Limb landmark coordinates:
================
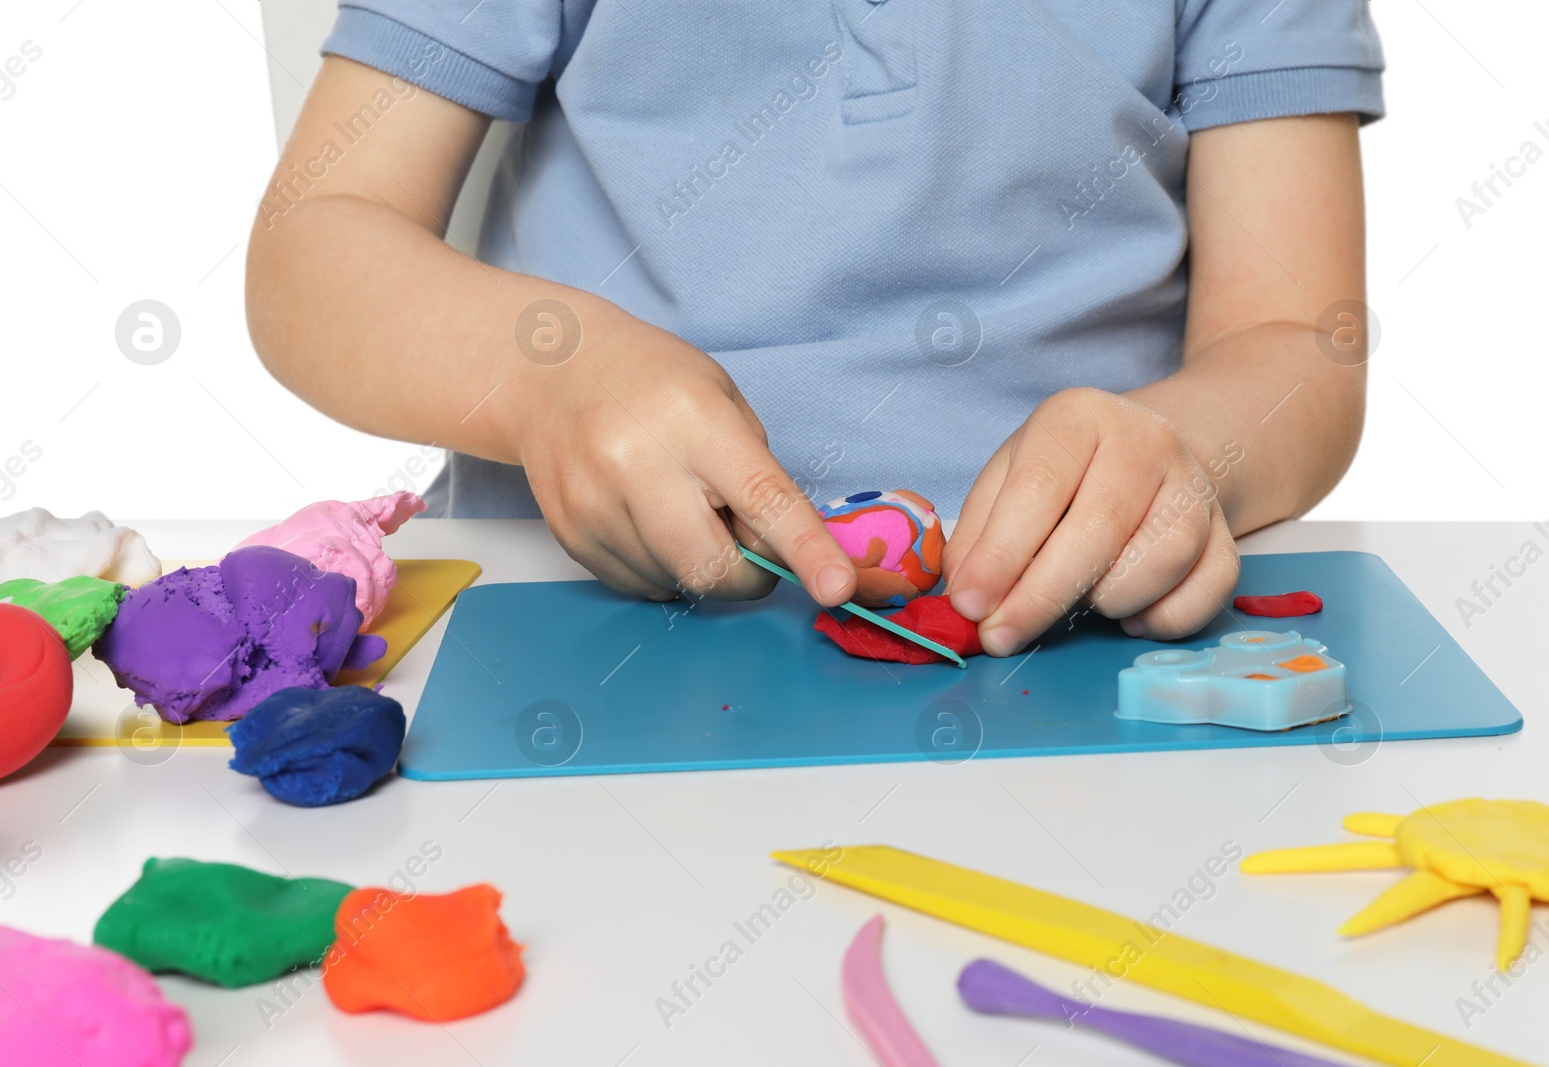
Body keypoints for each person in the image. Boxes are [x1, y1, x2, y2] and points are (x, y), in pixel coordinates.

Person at [246, 0, 1383, 657]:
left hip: (1085, 627)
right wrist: (550, 375)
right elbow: (313, 255)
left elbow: (1297, 339)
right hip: (581, 621)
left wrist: (1184, 453)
================
Leave the images behind and write out every entry exactly.

* [Exercise answer]
Body keypoints for each person in the image. Boxes are [x1, y1, x2, y2] and points are (x, y), in pixel coordinates.

Person at [246, 0, 1383, 657]:
left hip: (1085, 627)
right wrist: (550, 375)
right elbow: (313, 255)
left elbow: (1297, 339)
right hip: (581, 621)
left wrist: (1184, 453)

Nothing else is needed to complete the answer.